__Consegna A__.
Riscrivi in forma di elenco il paragrafo dell'estratto sul lease back che inizia con «In base al disposto civilistico», mantenendone i fatti principali.
__Consegna B__.
Scrivi il seguito dell'estratto sulle plusvalenze da lease back, cominciando subito dopo l'ultima frase riportata.

__Estratto__.
============
La plusvalenza e le minusvalenze da lease back: ultimi spunti giurisprudenziali

di Paolo Meneghetti - Comitato Scientifico Master Breve 365
Scarica in PDF

Il Tuir contiene norme che regolano la disciplina delle plusvalenze o minusvalenze da operazione di lease back?

La risposta a questa domanda è fondamentale poiché se essa fosse positiva allora sarebbe necessario seguire le regole ivi contenute, se essa fosse negativa si potrebbe invocare il principio di derivazione semplice e ritenere rilevante, ai fini della determinazione del reddito, ciò che è iscritto nel conto economico.

Questo dibattito è in corso e vede da una parte la tesi sostenuta dalla dottrina e, possiamo dire, anche da un orientamento della giurisprudenza della Corte di Cassazione, e dall’altra vi è la posizione della Agenzia delle Entrate, che accetta solo in parte le argomentazioni contrarie al proprio pensiero.

Poniamo il caso più classico del lease back immobiliare, che si sostanzia in una cessione di fabbricato che produce plusvalenze e in un correlato contratto di leasing immobiliare, diciamo di durata 12 anni.

In base al disposto civilistico di cui all’articolo 2425 bis, comma 4, cod. civ., la plusvalenza in oggetto va ripartita lungo la durata del contratto di leasing, considerando che l’intera operazione di cessione e stipula di leasing va vista unitariamente come una operazione di finanziamento con cessione di bene in garanzia, quindi i proventi ad essa correlati vanno inseriti a conto economico in base alla durata con cui i costi per canone vengono addebitati.

Da qui la gestione della plusvalenza conseguita come risconto passivo, per tornare al caso dell’esempio, di ammontare 11/12 della plusvalenza conseguita con la cessione.

Ma questa modalità può essere considerata rilevante anche ai fini fiscali?

Sul punto l’Agenzia delle Entrate intervenne nel 2017, con la risoluzione 77/E/2017, che, richiamando il precedente della risoluzione 38/E/2010 ha affermato che l’imputazione del componente positivo a conto economico in base alla durata del contratto di leasing non è stata accompagnata da una correlata norma fiscale, pertanto ai fini della determinazione dell’imponibile la plusvalenza al massimo può essere rateizzata nella consueta procedura di cui al citato articolo 86 del Tuir.

Per dirla più correttamente, la tesi delle Entrate poggia su un presupposto e cioè che l’operazione di lease back altro non sia se non la somma di due separati negozi giuridici: da una parte la cessione di un cespite ad un soggetto terzo, dall’altra la sottoscrizione di una normale contratto di leasing.
============
(Righe di dati)

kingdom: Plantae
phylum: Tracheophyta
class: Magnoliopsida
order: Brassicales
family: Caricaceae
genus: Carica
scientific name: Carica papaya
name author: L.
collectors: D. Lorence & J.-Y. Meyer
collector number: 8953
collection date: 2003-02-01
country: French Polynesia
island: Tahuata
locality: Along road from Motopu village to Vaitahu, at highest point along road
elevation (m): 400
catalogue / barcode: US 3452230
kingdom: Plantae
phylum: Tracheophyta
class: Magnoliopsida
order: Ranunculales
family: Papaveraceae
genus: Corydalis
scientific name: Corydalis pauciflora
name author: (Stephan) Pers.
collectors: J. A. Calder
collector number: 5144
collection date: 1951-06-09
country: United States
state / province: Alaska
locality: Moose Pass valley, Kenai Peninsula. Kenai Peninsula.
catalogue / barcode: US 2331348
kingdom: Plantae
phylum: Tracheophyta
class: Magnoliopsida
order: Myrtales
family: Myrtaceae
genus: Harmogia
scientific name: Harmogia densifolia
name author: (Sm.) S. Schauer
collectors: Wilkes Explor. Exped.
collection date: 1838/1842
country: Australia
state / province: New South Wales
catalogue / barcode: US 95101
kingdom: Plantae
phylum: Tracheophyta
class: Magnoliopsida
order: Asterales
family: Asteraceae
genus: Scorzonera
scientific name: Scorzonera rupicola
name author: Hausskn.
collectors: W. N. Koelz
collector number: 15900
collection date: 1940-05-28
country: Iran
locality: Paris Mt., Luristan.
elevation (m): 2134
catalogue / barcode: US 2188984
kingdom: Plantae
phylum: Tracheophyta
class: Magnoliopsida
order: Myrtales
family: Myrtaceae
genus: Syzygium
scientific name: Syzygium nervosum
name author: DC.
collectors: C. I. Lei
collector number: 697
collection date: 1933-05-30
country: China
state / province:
============
__Risultato finale A__.
- Riferimento normativo: articolo 2425 bis, comma 4, cod. civ.
- La plusvalenza va ripartita lungo la durata del contratto di leasing.
- La cessione e la stipula del leasing vanno considerate unitariamente come un'operazione di finanziamento con cessione di bene in garanzia.
- I proventi correlati vanno inseriti a conto economico in base alla durata con cui vengono addebitati i costi per canone.

__Risultato finale B__.
Coerentemente con questa impostazione l’Agenzia fa notare che vi è una norma del Tuir che regolamenta la tassazione delle plusvalenze e cioè l’articolo 86 che al comma 4 permette la rateazione delle stesse in un lasso temporale massimo di 5 anni.

Al centro della questione vi è quindi la qualificazione giuridica ed economica della operazione di lease back, vista unitariamente come negozio avente causa di finanziamento dal codice civile, o, al contrario, spezzata nelle due operazioni che formalmente la generano cioè cessione e contratto di locazione finanziaria.

Tuttavia la risoluzione 77/E/2017 ha preso atto che, con l’applicazione del principio di derivazione rafforzata, lo scenario fiscale muta nel senso che per i soggetti che possono applicare il principio suddetto si avrà rilevanza fiscale anche per il trattamento della plusvalenza di cui all’articolo 2425 bis cod. civ..

Ciò in quanto la derivazione rafforzata permette di dare supremazia anche tributaria al trattamento contabile di una certa operazione per quanto riguarda i seguenti tre aspetti: qualificazione, classificazione ed imputazione temporale.

Qualificando il lease back come una operazione unitaria di finanziamento il trattamento contabile vale anche ai fini della determinazione dell’imponibile.

Ma tutto ciò, concludeva la risoluzione 77/E/2017 solo per chi può applicare la derivazione rafforzata, cioè le società di capitali che redigono almeno il bilancio abbreviato e le micro Srl che per opzione scelgano di redigere il bilancio in forma ordinaria (si vedano, sul punto, le modifiche introdotte dall’articolo 8 D.Lgs. 73/2022).

È su questo punto che va registrata la posizione difforme della Corte di Cassazione con la sentenza n. 29236/2021, nella quale si afferma: “Il contratto di sale and lease back, infatti, ha una causa diversa dal contratto di vendita puro e semplice, trattandosi di un contratto unico, complesso con causa finanziaria non scomponibile nei suoi elementi, e le diverse modalità di iscrizione nel bilancio delle relative plusvalenze, in ossequio ai principi contabili internazionali, ne sono la prova (e la relativa conseguenza).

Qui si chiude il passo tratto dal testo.